Dr. Loretta Ford and her partner, Dr. Henry Silver, had it right. When they established a nurse practitioner’s role, the vision for the role did not evolve because of a shortage of physicians. It was developed because they too saw a void in care and realized that nurses’ role in advanced primary care roles could improve the health of children and families, and the physician shortage created a unique opportunity to implement this new role.
While I still serve as Executive Director of the CCA, I have moved to the frontline in my day job, where for the past four years, I’ve served as CEO for Woods Services. Woods Services is a 501(c)(3) non-profit population health management and advocacy organization. Along with its five affiliate organizations, Woods provides innovative, comprehensive, and integrated health, education, housing, workforce, behavioral health, and care coordination services. The people we serve, 18,000 children and adults, have intellectual and developmental disabilities, autism, severe behavioral challenges, mental health disorders, and brain injuries. They have complex medical and behavioral healthcare needs.
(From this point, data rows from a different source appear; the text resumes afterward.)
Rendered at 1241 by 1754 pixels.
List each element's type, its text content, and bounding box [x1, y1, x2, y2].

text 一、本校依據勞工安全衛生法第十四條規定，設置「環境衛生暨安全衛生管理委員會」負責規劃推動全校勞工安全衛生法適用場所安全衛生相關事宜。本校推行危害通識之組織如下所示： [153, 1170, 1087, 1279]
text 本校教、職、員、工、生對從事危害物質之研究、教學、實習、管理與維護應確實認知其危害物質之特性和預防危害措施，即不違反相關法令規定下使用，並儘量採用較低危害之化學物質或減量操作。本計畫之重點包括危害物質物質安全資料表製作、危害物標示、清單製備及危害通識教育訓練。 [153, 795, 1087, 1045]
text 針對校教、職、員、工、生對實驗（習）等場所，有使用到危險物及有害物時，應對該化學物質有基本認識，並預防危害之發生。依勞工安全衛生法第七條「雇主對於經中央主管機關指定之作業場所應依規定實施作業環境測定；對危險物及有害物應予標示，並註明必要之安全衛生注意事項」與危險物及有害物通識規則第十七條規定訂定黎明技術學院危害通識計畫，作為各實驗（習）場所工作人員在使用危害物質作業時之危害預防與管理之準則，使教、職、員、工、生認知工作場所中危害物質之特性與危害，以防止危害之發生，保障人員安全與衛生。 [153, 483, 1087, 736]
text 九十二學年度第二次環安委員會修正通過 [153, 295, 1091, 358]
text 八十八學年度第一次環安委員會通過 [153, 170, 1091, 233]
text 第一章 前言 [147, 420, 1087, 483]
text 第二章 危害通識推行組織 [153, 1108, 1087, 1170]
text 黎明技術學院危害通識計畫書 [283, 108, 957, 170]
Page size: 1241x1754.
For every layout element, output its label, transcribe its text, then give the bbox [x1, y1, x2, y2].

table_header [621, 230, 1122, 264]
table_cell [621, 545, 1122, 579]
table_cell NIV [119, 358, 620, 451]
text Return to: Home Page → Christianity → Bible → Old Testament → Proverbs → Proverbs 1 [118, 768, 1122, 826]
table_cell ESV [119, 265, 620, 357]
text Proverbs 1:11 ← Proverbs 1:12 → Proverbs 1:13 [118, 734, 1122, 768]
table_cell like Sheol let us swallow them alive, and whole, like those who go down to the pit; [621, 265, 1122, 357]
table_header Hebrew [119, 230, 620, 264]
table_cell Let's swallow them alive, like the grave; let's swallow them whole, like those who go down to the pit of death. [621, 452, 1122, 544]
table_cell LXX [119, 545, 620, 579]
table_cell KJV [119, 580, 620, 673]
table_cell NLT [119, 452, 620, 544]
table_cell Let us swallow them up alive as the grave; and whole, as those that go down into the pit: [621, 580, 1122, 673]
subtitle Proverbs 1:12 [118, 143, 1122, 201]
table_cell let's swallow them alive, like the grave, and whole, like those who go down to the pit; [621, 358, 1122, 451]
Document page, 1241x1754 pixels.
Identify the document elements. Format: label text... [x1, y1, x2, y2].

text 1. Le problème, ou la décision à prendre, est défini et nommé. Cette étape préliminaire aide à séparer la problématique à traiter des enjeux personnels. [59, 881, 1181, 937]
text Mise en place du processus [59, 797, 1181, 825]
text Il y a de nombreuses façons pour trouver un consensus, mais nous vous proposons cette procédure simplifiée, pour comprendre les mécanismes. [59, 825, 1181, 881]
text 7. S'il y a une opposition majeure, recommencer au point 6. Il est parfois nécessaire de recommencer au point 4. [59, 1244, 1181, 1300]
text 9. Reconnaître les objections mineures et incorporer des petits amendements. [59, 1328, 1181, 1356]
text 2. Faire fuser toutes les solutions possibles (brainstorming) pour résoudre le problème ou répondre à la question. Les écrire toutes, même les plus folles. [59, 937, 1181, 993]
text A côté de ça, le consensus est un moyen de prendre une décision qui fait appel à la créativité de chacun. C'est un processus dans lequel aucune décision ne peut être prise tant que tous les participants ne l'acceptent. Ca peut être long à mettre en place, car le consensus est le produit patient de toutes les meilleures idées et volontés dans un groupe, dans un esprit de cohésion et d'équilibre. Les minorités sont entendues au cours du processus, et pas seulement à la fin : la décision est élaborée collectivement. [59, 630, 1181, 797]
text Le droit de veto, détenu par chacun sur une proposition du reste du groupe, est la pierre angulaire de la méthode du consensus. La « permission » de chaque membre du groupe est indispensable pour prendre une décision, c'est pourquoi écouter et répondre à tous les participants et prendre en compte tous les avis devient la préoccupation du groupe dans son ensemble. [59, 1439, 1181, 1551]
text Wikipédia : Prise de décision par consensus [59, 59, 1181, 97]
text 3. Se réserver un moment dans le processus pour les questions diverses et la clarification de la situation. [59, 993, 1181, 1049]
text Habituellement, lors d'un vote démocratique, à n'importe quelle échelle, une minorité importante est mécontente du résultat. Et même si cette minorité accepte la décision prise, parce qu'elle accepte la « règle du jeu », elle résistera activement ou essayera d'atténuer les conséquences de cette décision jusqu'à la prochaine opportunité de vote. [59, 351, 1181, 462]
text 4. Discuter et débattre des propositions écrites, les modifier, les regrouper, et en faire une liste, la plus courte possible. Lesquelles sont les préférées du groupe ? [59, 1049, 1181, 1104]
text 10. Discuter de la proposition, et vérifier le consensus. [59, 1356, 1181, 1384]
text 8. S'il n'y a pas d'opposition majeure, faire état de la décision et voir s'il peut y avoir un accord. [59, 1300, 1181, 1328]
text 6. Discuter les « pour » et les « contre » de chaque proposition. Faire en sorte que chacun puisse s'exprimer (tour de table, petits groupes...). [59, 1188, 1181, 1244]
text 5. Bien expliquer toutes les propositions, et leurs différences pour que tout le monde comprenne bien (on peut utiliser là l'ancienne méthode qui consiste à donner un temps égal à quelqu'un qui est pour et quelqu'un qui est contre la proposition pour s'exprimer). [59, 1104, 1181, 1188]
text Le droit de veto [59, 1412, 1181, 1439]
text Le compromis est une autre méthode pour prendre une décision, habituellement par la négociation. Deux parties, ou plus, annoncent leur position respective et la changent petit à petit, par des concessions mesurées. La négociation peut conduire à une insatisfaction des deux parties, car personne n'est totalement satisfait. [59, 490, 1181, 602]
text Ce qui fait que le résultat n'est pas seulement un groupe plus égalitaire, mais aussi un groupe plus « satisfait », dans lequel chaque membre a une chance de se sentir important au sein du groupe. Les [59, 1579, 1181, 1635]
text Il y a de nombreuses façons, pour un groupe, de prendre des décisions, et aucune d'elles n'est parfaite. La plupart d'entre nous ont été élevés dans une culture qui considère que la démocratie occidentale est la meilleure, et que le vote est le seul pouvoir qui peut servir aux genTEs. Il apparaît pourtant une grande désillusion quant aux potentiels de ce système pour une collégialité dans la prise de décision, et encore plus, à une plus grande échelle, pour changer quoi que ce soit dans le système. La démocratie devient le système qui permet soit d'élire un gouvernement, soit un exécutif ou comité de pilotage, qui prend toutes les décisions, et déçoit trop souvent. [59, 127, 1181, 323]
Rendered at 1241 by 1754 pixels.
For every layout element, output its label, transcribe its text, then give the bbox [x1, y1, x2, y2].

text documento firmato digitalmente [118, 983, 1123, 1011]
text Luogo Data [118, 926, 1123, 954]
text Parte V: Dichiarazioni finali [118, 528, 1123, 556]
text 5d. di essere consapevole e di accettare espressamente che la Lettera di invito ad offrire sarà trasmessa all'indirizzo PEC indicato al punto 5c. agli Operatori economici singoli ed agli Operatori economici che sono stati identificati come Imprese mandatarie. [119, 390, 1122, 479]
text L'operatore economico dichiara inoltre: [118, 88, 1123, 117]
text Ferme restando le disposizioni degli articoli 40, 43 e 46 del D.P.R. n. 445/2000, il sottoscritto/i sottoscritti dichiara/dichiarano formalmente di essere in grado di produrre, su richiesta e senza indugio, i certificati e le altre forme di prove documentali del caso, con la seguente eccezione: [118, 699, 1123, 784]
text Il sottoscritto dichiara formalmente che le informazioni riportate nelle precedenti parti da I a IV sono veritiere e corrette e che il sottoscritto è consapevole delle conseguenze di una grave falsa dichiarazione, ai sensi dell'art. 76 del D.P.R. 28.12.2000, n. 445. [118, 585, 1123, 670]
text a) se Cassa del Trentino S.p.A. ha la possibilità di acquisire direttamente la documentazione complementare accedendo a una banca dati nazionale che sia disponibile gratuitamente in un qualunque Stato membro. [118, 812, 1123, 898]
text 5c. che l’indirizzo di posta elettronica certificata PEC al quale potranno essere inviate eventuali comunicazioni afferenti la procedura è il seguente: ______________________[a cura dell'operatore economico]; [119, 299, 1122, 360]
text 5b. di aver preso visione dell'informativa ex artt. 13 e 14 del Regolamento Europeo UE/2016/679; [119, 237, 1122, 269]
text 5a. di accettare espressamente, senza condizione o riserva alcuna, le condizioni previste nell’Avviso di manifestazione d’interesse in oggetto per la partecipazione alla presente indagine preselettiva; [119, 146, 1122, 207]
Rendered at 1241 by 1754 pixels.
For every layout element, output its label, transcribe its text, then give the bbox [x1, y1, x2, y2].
We have hundreds of nurses and nurse practitioners who are the backbone of care for children and adults with intellectual disabilities requiring complex care. I am honored to work with them and exciting to see how we will shape specialty and primary care together for this very vulnerable population.
I could go on about all of you. However, it is Nurse Practitioner Week and time for me to thank you. As a profession, you still amaze me. I continue to see first-hand how you engage with patients and build immediate trust. Nurse practitioners were born to be on the frontline, and whether at Woods or at MinuteClinic, you are the face of the future of health care.
I share Dr. Ford’s philosophy about nurse practitioners and have experienced it first hand, “What sets NPs apart from other health care providers is their unique emphasis on the health and well-being of the whole person. With a focus on health promotion, disease prevention, and health education and counseling, NPs guide patients in making smarter health and lifestyle choices, which in turn can lower patients’ out-of-pocket costs.” Good “Primary Health”: Teamwork, Public Health, Advocacy!”
Thank you for ALL YOU DO. And a special thank you for inspiring me to be a life-long nurse practitioner advocate!